As biology turns increasingly into a data-rich science, the massive amount of data generated by high-throughput technologies present both new opportunities and serious challenges. We are interested in bioinformatics algorithm development and integrative mining for massive biological “BIG DATA”, to understand gene regulation at single-cell resolution and, ultimately, decipher the “coded message” in genome.
To this end, we employ cutting-edge high-performance computing, machine learning, and data visualization technology, and work at the the critical interface between bioinformatics, functional genomics. During past decades, we developed multiple online bioinformatic software tools and databases for efficient analyses of large-scale omics data. These tools and databases have had over 400 million hits from users worldwide, demonstrating their global significance and impact.

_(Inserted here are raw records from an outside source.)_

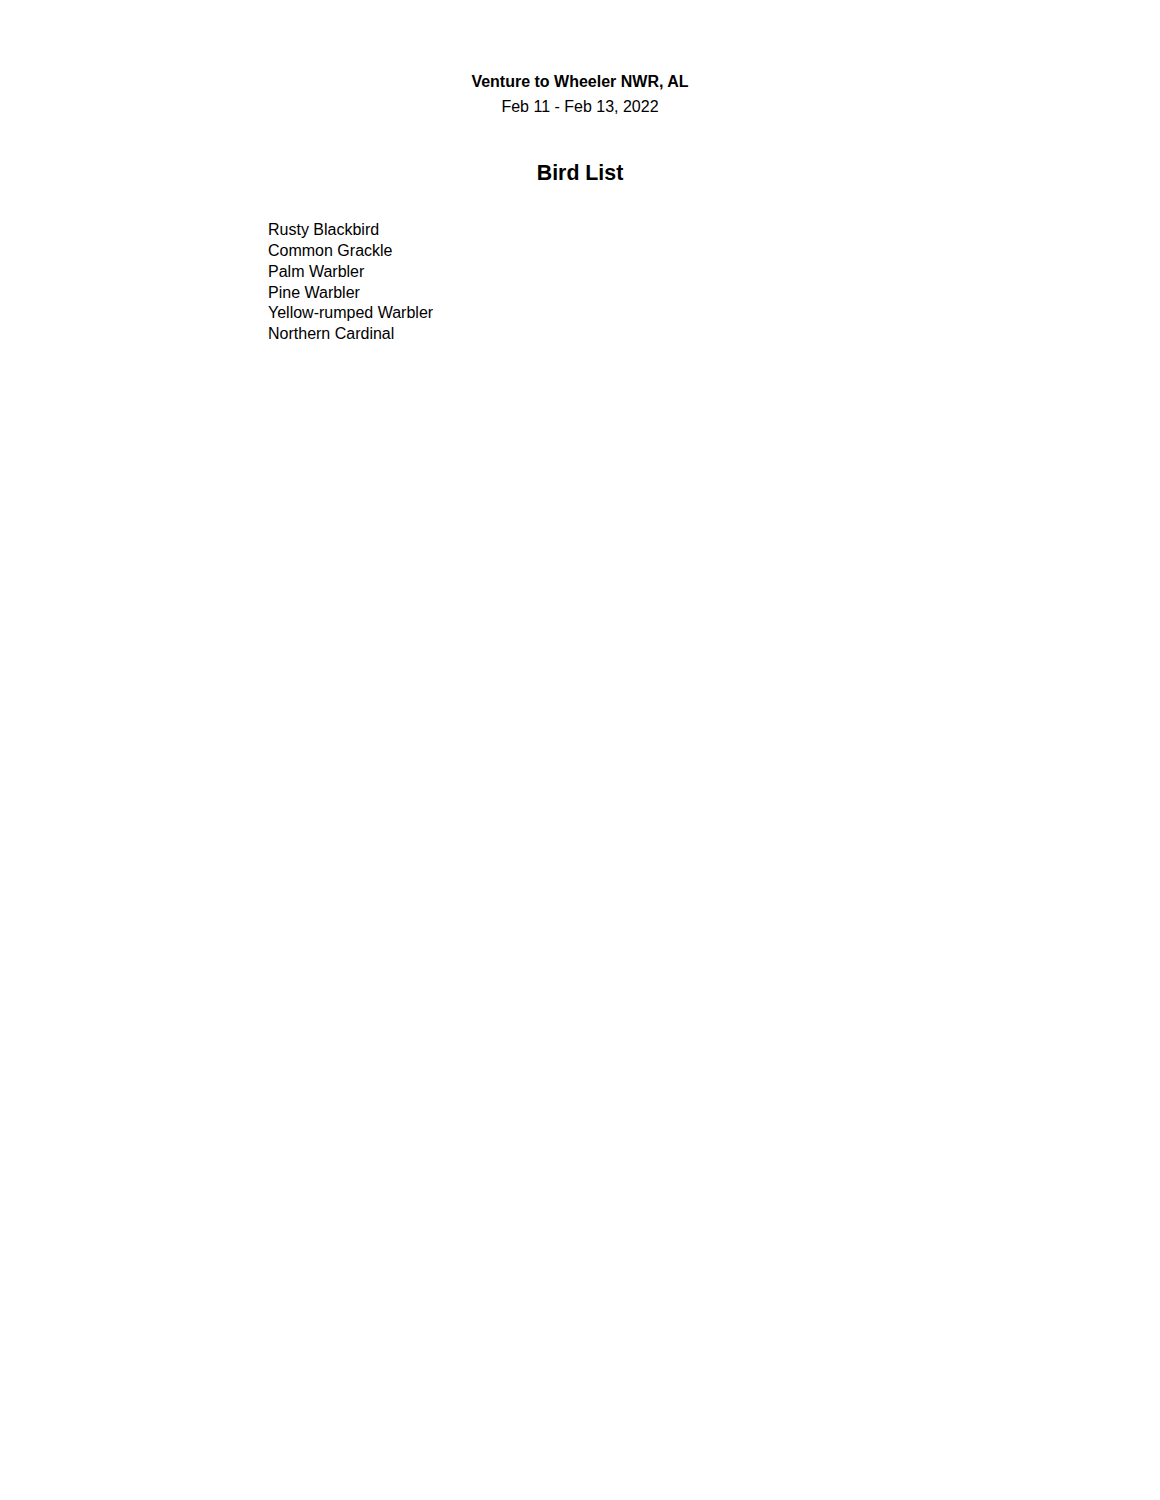Venture to Wheeler NWR, AL
Feb 11 - Feb 13, 2022
Bird List
Rusty Blackbird
Common Grackle
Palm Warbler
Pine Warbler
Yellow-rumped Warbler
Northern Cardinal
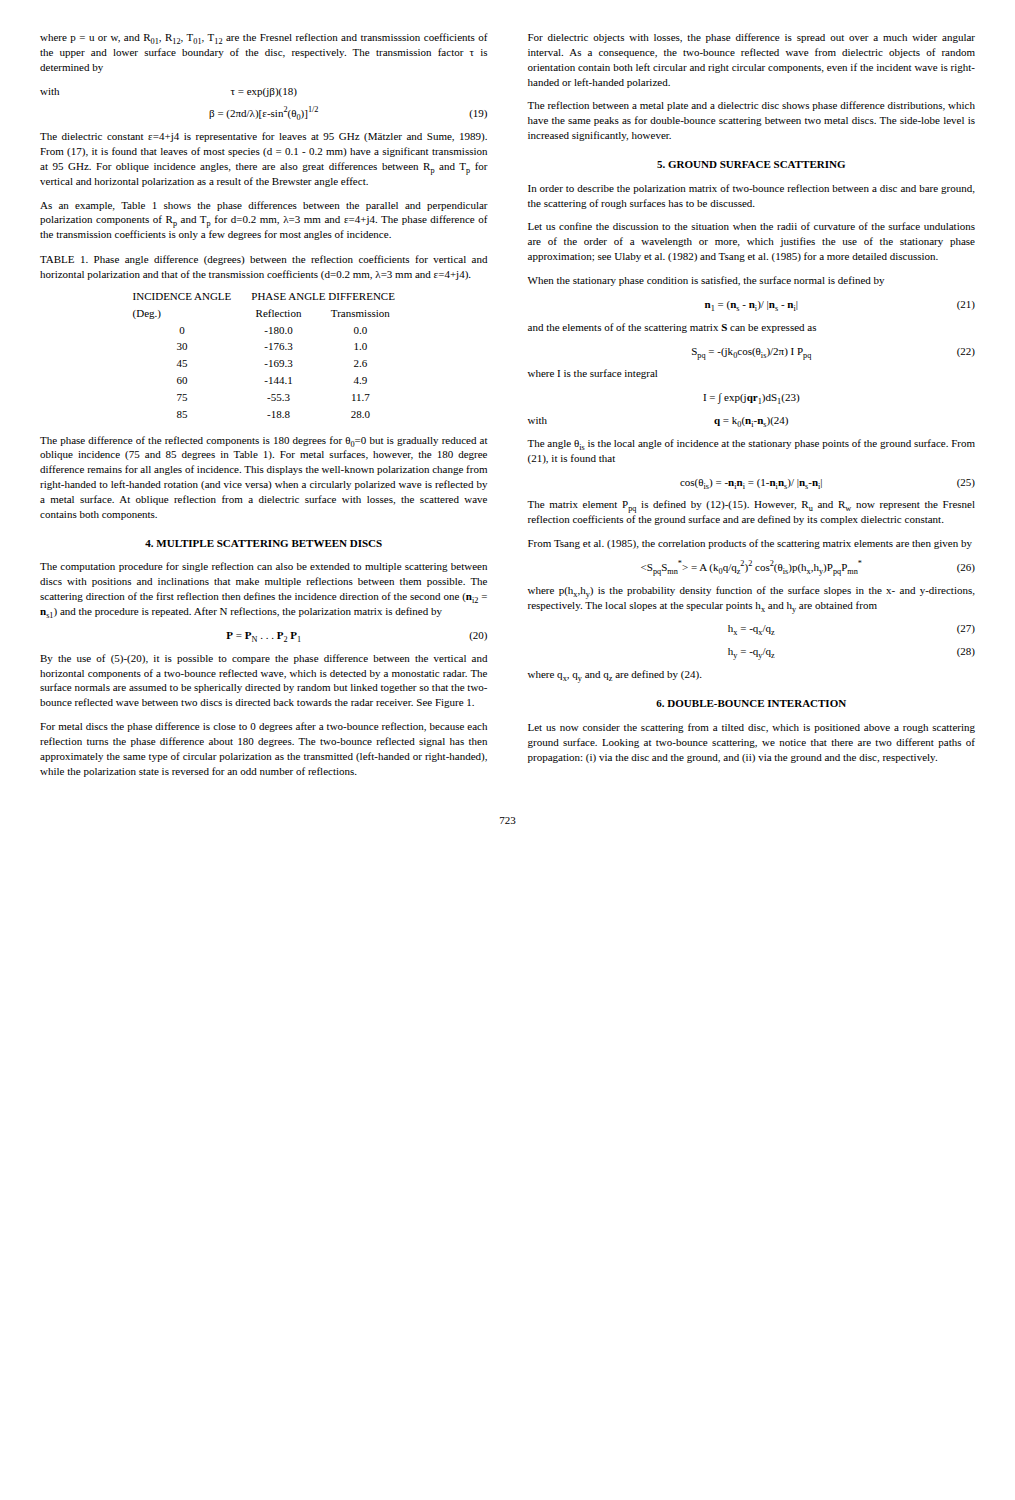where p = u or w, and R01, R12, T01, T12 are the Fresnel reflection and transmisssion coefficients of the upper and lower surface boundary of the disc, respectively. The transmission factor τ is determined by
with
τ = exp(jβ)(18)
β = (2πd/λ)[ε-sin2(θ0)]1/2(19)
The dielectric constant ε=4+j4 is representative for leaves at 95 GHz (Mätzler and Sume, 1989). From (17), it is found that leaves of most species (d = 0.1 - 0.2 mm) have a significant transmission at 95 GHz. For oblique incidence angles, there are also great differences between Rp and Tp for vertical and horizontal polarization as a result of the Brewster angle effect.
As an example, Table 1 shows the phase differences between the parallel and perpendicular polarization components of Rp and Tp for d=0.2 mm, λ=3 mm and ε=4+j4. The phase difference of the transmission coefficients is only a few degrees for most angles of incidence.
TABLE 1. Phase angle difference (degrees) between the reflection coefficients for vertical and horizontal polarization and that of the transmission coefficients (d=0.2 mm, λ=3 mm and ε=4+j4).
| INCIDENCE ANGLE | PHASE ANGLE DIFFERENCE |
| (Deg.) | Reflection | Transmission |
| 0 | -180.0 | 0.0 |
| 30 | -176.3 | 1.0 |
| 45 | -169.3 | 2.6 |
| 60 | -144.1 | 4.9 |
| 75 | -55.3 | 11.7 |
| 85 | -18.8 | 28.0 |
The phase difference of the reflected components is 180 degrees for θ0=0 but is gradually reduced at oblique incidence (75 and 85 degrees in Table 1). For metal surfaces, however, the 180 degree difference remains for all angles of incidence. This displays the well-known polarization change from right-handed to left-handed rotation (and vice versa) when a circularly polarized wave is reflected by a metal surface. At oblique reflection from a dielectric surface with losses, the scattered wave contains both components.
4. Multiple Scattering Between Discs
The computation procedure for single reflection can also be extended to multiple scattering between discs with positions and inclinations that make multiple reflections between them possible. The scattering direction of the first reflection then defines the incidence direction of the second one (ni2 = ns1) and the procedure is repeated. After N reflections, the polarization matrix is defined by
P = PN . . . P2 P1(20)
By the use of (5)-(20), it is possible to compare the phase difference between the vertical and horizontal components of a two-bounce reflected wave, which is detected by a monostatic radar. The surface normals are assumed to be spherically directed by random but linked together so that the two-bounce reflected wave between two discs is directed back towards the radar receiver. See Figure 1.
For metal discs the phase difference is close to 0 degrees after a two-bounce reflection, because each reflection turns the phase difference about 180 degrees. The two-bounce reflected signal has then approximately the same type of circular polarization as the transmitted (left-handed or right-handed), while the polarization state is reversed for an odd number of reflections.
For dielectric objects with losses, the phase difference is spread out over a much wider angular interval. As a consequence, the two-bounce reflected wave from dielectric objects of random orientation contain both left circular and right circular components, even if the incident wave is right-handed or left-handed polarized.
The reflection between a metal plate and a dielectric disc shows phase difference distributions, which have the same peaks as for double-bounce scattering between two metal discs. The side-lobe level is increased significantly, however.
5. Ground Surface Scattering
In order to describe the polarization matrix of two-bounce reflection between a disc and bare ground, the scattering of rough surfaces has to be discussed.
Let us confine the discussion to the situation when the radii of curvature of the surface undulations are of the order of a wavelength or more, which justifies the use of the stationary phase approximation; see Ulaby et al. (1982) and Tsang et al. (1985) for a more detailed discussion.
When the stationary phase condition is satisfied, the surface normal is defined by
n1 = (ns - ni)/ |ns - ni|(21)
and the elements of of the scattering matrix S can be expressed as
Spq = -(jk0cos(θis)/2π) I Ppq(22)
where I is the surface integral
I = ∫ exp(jqr1)dS1(23)
with
q = k0(ni-ns)(24)
The angle θis is the local angle of incidence at the stationary phase points of the ground surface. From (21), it is found that
cos(θis) = -nini = (1-nins)/ |ns-ni|(25)
The matrix element Ppq is defined by (12)-(15). However, Ru and Rw now represent the Fresnel reflection coefficients of the ground surface and are defined by its complex dielectric constant.
From Tsang et al. (1985), the correlation products of the scattering matrix elements are then given by
<SpqSmn*> = A (k0q/qz2)2 cos2(θis)p(hx,hy)PpqPmn*(26)
where p(hx,hy) is the probability density function of the surface slopes in the x- and y-directions, respectively. The local slopes at the specular points hx and hy are obtained from
hx = -qx/qz(27)
hy = -qy/qz(28)
where qx, qy and qz are defined by (24).
6. Double-Bounce Interaction
Let us now consider the scattering from a tilted disc, which is positioned above a rough scattering ground surface. Looking at two-bounce scattering, we notice that there are two different paths of propagation: (i) via the disc and the ground, and (ii) via the ground and the disc, respectively.
723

Handle Biological “BIG DATA” Effectively and Efficiently. To store, manage, and analyze Peta-scale omics data, we designed, via close collaboration with colleagues from academia and industry, multiple powerful computing and data integrating infrastructures. Moreover, we also make several freely available to the global community, as both open source toolkit and public webserver (such as the WebLab and ABrowse).
Decipher the Function and Evolution of Gene Regulatory System. Taking advantage of these powerful bioinformatics technical infrastructure, we have been studying the functionality and evolutionary dynamics of two important classes of regulators, transcription factors in plants and long noncoding RNAs in human and several other organisms. In addition to multiple algorithms and databases for functionally identifying and annotating these regulators, we also found that novel (i.e., evolutionarily young) regulators can play key roles in multiple biological processes by “re-wiring” existing regulatory circuits. Moreover, our pioneering study on gene loss further sheds lights onto the one of the essential “grand questions”: how and why a well-established gene can get lost during evolution.
Interpret Genetic Variants Accurately. As part of Chinese Precision Medicine Initiative, the lab has been devoting to develop novel bioinformatic toolkit for accurately annotating and interpreting genetic variants’ functional effects in disease since 2016. Our efforts result in the Context-Oriented Predictor for variant Effect (COPE), the first context-sensitive variant annotation tool.